**WHAT TO DO**. Write out exactly the first lines of the listing, ending on the line that contains "wine bottle: present [1480,500,1536,609]".
◇ ◇ ◇ ◇ ◇
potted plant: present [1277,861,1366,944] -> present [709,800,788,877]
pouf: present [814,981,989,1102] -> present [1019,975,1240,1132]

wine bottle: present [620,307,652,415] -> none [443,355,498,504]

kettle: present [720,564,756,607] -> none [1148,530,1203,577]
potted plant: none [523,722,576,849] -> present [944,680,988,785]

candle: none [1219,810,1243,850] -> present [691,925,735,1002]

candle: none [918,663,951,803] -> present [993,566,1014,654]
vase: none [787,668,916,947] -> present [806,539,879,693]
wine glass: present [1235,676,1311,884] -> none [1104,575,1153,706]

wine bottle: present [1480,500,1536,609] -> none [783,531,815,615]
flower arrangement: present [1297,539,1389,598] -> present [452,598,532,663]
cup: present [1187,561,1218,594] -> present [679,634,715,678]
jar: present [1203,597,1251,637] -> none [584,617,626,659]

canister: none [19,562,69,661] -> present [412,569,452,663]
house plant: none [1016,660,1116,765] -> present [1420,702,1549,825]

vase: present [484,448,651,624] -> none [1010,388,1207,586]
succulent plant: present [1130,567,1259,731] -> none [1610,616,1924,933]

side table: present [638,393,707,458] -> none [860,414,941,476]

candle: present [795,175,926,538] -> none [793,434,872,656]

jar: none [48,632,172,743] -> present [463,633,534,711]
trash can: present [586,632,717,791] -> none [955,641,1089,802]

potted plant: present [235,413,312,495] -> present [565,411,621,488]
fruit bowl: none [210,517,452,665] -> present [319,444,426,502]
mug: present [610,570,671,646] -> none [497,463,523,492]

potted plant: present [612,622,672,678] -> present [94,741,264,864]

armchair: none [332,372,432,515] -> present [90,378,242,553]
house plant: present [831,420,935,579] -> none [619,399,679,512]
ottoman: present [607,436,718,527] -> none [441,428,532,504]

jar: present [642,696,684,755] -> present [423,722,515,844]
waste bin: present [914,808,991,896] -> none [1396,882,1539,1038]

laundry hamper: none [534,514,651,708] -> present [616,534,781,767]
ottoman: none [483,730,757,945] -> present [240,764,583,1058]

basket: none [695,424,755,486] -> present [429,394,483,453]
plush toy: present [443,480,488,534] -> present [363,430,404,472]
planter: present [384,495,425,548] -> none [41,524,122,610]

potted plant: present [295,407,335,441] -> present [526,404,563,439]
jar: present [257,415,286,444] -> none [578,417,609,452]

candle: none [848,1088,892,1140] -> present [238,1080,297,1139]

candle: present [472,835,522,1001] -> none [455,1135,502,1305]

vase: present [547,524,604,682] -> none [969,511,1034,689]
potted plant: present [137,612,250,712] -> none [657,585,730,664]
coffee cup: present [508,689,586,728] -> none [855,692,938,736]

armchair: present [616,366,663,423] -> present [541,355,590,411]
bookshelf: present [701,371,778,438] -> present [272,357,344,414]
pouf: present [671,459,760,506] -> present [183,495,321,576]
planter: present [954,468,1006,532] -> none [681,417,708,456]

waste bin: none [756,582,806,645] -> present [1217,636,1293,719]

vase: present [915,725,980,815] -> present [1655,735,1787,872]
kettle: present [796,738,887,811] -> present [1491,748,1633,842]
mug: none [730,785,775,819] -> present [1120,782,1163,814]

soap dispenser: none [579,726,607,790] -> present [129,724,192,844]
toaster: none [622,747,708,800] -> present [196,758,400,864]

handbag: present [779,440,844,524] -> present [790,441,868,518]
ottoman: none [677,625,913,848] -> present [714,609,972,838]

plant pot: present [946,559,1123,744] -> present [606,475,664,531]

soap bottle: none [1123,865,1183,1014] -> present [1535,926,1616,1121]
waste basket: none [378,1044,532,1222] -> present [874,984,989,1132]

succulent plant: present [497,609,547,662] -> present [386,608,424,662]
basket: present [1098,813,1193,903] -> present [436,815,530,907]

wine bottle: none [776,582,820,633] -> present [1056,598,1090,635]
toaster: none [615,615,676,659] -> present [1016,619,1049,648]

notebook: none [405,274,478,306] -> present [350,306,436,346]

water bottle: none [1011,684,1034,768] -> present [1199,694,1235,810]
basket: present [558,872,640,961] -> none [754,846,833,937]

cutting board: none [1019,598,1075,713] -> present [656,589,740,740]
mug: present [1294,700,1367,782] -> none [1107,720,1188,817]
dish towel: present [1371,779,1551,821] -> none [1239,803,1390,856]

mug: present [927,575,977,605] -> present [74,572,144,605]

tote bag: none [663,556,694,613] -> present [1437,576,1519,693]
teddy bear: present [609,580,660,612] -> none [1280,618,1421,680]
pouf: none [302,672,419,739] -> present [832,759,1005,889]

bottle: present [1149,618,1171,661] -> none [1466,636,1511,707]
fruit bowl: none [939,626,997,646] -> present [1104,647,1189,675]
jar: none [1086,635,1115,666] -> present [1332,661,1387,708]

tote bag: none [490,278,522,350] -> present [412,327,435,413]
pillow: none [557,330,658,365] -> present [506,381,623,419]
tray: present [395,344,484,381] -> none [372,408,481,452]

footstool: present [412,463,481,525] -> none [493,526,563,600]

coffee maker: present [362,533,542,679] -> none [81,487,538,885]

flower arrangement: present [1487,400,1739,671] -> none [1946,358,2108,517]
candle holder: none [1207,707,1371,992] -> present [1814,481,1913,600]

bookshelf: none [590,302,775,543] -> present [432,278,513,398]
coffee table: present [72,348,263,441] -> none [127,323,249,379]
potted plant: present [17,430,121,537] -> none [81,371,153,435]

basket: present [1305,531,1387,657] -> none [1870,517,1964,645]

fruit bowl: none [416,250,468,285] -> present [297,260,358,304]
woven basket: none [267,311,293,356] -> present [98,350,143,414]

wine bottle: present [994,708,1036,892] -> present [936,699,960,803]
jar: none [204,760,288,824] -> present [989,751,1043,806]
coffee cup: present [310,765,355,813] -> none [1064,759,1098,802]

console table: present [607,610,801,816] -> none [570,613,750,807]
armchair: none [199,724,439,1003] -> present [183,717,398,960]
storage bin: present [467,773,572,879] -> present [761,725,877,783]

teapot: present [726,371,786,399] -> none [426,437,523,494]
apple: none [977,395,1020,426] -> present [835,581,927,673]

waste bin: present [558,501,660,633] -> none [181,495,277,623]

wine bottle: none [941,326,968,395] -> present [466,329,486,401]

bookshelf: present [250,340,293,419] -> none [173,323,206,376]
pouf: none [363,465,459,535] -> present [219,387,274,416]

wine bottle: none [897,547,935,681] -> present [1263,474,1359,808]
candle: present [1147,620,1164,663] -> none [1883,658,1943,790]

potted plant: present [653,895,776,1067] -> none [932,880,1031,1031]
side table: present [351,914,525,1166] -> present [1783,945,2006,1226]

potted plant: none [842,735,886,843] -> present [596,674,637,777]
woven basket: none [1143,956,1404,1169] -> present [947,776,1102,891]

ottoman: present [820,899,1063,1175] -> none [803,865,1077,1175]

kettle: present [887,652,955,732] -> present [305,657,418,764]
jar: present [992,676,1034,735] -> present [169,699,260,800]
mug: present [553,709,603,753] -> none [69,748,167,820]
◇ ◇ ◇ ◇ ◇
**FINAL ANSWER**.
potted plant: present [1277,861,1366,944] -> present [709,800,788,877]
pouf: present [814,981,989,1102] -> present [1019,975,1240,1132]

wine bottle: present [620,307,652,415] -> none [443,355,498,504]

kettle: present [720,564,756,607] -> none [1148,530,1203,577]
potted plant: none [523,722,576,849] -> present [944,680,988,785]

candle: none [1219,810,1243,850] -> present [691,925,735,1002]

candle: none [918,663,951,803] -> present [993,566,1014,654]
vase: none [787,668,916,947] -> present [806,539,879,693]
wine glass: present [1235,676,1311,884] -> none [1104,575,1153,706]

wine bottle: present [1480,500,1536,609] -> none [783,531,815,615]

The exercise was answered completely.